Scientific classification
- Kingdom: Animalia
- Phylum: Chordata
- Class: Aves
- Order: Psittaciformes
- Family: Psittaculidae
- Genus: Prioniturus
- Species: P. montanus
- Binomial name: Prioniturus montanus Ogilvie-Grant, 1895

= Montane racket-tail =

- Genus: Prioniturus
- Species: montanus
- Authority: Ogilvie-Grant, 1895
- Conservation status: NT

Species of bird

The montane racket-tail (Prioniturus montanus), also known as the Luzon racket-tail, is a species of parrot in the family Psittaculidae. It was previously considered conspecific with the Mindanao racket-tail. This bird is endemic to the mountainous regions of northern Luzon, Philippines. It faces threats from habitat loss and the cage bird trade.

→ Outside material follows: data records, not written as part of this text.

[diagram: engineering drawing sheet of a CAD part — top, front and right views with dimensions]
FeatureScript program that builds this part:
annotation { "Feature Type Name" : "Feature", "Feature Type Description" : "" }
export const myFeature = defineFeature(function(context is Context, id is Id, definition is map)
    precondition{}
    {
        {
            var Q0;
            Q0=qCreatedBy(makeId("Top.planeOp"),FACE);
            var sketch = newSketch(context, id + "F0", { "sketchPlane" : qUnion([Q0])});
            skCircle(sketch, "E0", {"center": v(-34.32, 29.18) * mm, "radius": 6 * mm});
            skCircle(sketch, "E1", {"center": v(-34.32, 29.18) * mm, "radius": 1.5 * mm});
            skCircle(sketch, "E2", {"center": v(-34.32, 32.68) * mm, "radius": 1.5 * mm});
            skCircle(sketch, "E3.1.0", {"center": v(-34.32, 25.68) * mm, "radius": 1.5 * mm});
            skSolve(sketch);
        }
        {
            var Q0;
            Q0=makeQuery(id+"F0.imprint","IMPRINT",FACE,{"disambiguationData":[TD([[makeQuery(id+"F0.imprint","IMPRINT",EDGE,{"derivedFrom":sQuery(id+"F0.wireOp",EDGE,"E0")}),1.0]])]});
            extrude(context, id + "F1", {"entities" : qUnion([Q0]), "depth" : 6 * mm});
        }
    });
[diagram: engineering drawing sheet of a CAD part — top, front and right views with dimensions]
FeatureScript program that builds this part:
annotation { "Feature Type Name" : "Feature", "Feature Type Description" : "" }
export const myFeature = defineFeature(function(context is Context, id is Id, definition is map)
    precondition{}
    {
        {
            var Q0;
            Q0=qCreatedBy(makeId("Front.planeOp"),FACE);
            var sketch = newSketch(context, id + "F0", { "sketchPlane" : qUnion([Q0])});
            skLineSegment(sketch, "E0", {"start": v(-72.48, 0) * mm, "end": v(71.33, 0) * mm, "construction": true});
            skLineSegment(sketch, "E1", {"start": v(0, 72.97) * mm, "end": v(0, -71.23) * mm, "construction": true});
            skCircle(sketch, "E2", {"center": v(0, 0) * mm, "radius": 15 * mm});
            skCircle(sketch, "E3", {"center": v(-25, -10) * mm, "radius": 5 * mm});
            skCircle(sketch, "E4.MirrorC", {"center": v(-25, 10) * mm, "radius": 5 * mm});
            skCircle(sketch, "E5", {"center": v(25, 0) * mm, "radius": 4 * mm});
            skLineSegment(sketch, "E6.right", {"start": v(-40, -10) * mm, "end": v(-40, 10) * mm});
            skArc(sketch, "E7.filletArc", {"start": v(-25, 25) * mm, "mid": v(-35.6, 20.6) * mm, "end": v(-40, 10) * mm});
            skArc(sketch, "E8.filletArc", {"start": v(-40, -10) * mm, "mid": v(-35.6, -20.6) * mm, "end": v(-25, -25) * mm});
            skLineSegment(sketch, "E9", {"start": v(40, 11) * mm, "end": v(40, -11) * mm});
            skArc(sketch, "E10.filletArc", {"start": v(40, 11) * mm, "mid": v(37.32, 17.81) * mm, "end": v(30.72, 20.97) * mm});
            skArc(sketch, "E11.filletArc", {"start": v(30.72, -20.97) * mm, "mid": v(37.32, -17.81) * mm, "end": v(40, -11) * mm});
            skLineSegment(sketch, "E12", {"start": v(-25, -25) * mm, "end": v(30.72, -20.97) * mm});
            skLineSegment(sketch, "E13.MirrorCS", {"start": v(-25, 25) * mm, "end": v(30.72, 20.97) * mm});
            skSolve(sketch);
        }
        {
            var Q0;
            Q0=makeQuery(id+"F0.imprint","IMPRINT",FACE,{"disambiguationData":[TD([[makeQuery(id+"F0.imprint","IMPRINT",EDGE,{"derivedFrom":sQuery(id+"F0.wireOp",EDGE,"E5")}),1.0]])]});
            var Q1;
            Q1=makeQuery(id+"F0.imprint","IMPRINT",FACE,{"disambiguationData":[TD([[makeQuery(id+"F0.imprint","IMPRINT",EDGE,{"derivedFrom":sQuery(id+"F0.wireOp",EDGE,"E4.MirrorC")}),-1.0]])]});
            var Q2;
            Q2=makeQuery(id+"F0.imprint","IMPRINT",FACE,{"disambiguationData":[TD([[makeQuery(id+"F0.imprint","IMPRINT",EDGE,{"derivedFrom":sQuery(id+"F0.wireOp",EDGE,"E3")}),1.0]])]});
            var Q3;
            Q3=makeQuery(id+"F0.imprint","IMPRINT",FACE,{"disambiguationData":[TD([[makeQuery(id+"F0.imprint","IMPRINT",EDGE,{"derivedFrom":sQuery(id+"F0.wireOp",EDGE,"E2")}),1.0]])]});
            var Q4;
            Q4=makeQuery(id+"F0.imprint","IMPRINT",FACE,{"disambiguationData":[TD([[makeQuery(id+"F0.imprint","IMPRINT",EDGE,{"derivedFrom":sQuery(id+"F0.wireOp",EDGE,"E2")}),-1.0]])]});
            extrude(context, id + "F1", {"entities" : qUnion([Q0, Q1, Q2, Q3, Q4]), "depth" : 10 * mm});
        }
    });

Under Philippine Law RA 9147, it is illegal to hunt, capture, or possess this species.

== Description and taxonomy ==
The species exhibits sexual dimorphism, with males having a bluish crown and a bright red spot, while females have a green head with a very light blue tinge.

== Ecology and behavior ==
It feeds on berries, seeds, and nuts. Breeding takes place from August to September. Like all other racket-tails, they are cavity nesters.

== Habitat and conservation status ==
It inhabits tropical moist Montane Forests at elevations of 700–2,900 meters above sea level and is known to visit cultivated areas.

The IUCN has assessed this bird as near threatened, with its population estimated at 1,500 to 7,000 mature individuals. Forest loss is a threat, though it is not considered to have as significant an impact within this species' altitudinal range compared to lowland forests. Its lowland counterpart, the Green racket-tail, is much more threatened, being listed as endangered with many local extinctions. While many parrots in the region are affected by trapping for trade, the impact on this species is not well known.